Please continue the passage about Jorge Lorenzo and Honda's MotoGP budget from where it stops, not the data that follows it.
───── SOURCE EXTRACT ─────
Inside HRC the word for 2019 was that budget cuts were coming to the MotoGP program.
With multiple riders now on the “factory Honda” team (Marquez, Lorenzo, Crutchlow and Takaaki Nakagami are all on the factory payroll now, among others) there was talk that entire hospitality efforts were going to slashed, and that everyone was going to have to made do with less in 2019. HRC internalized more of the Honda WSBK team and those costs were going to come from somewhere.
Jorge “George” Lorenzo has been a factory MotoGP rider for over a decade now. Financially, he was probably set for life by the time he left Yamaha after the 2016 season. However the Ducati years specifically were a gigantic payday for Lorenzo, with the Spanish rider pulling down something like $15 million Euro for each of his two seasons at the Italian manufacturer. Conservatively Lorenzo has seen around $30 million Euro in career earnings, or much more.
Having wealth gives a person freedom and options. Lorenzo was said to be considering retirement after he found just a few options for employment in 2019. Ducati would have signed him, but to a greatly reduced salary.
───── DATA ─────
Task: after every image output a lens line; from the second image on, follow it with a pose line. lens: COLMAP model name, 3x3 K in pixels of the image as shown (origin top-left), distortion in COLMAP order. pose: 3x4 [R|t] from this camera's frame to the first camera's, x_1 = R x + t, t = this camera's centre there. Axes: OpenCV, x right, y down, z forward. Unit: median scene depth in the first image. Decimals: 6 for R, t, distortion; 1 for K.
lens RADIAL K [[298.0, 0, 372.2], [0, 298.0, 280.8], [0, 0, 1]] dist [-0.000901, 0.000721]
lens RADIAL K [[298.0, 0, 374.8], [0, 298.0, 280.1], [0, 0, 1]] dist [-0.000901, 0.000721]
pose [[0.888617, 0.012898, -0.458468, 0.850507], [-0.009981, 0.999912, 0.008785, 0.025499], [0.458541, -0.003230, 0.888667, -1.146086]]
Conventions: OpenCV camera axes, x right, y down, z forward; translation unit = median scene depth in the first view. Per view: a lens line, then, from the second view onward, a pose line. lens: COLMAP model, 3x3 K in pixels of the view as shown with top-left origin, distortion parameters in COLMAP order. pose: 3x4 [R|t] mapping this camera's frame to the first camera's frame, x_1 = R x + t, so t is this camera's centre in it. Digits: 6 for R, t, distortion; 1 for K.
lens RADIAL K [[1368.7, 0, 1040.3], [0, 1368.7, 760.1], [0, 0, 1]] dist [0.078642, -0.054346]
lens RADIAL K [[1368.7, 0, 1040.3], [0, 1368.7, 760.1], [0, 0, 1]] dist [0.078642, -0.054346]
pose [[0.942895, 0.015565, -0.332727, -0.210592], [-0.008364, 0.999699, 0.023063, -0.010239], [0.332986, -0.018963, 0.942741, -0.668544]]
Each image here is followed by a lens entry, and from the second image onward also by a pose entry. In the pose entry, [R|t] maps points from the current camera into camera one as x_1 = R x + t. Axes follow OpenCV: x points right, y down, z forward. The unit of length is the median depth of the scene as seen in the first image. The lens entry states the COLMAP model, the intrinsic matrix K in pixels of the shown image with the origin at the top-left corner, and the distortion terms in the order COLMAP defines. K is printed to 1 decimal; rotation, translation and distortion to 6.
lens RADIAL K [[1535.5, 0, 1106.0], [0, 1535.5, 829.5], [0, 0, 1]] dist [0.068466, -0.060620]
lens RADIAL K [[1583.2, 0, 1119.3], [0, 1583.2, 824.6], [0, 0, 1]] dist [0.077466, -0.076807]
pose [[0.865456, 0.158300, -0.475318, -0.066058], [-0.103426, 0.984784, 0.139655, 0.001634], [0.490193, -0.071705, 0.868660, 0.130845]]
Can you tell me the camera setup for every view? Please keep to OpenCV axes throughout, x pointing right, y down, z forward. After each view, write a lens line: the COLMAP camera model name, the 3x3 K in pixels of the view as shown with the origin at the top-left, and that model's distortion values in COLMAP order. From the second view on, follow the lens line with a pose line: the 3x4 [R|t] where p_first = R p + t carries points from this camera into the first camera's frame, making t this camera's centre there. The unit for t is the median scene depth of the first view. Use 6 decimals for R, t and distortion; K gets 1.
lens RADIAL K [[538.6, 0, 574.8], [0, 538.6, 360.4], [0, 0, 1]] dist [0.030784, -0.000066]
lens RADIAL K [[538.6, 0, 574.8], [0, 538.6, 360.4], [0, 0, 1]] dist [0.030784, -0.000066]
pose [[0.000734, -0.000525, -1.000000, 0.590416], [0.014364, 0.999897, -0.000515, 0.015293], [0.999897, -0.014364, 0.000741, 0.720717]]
─────
# TASK OUTPUT
Instead of retiring or moving to a B-team Yamaha ride, Lorenzo actually slotted in at the factory Honda MotoGP team replacing long time rival Dani Pedrosa. How does it work where an organization looking to cut costs in MotoGP signs one of the highest-paid riders in the MotoGP paddock?
Easy. Lorenzo is already very wealthy. So the prospect of riding the best team and bike in MotoGP made him re-think a few things. Does a guy who values winning more than anything, and ponders his own legacy probably more than any other current MotoGP rider, who is already sitting on tens of millions in Euro, really need the best bike and a huge paycheck?
That’s how it worked. Lorenzo accepted a very minimal salary from Honda (said to be $700,000 Euro, slightly less than rookie Nakagami) and thus finds his nest egg and that financial freedom gives him a welcome foundation to his 2019 season on the RC213V.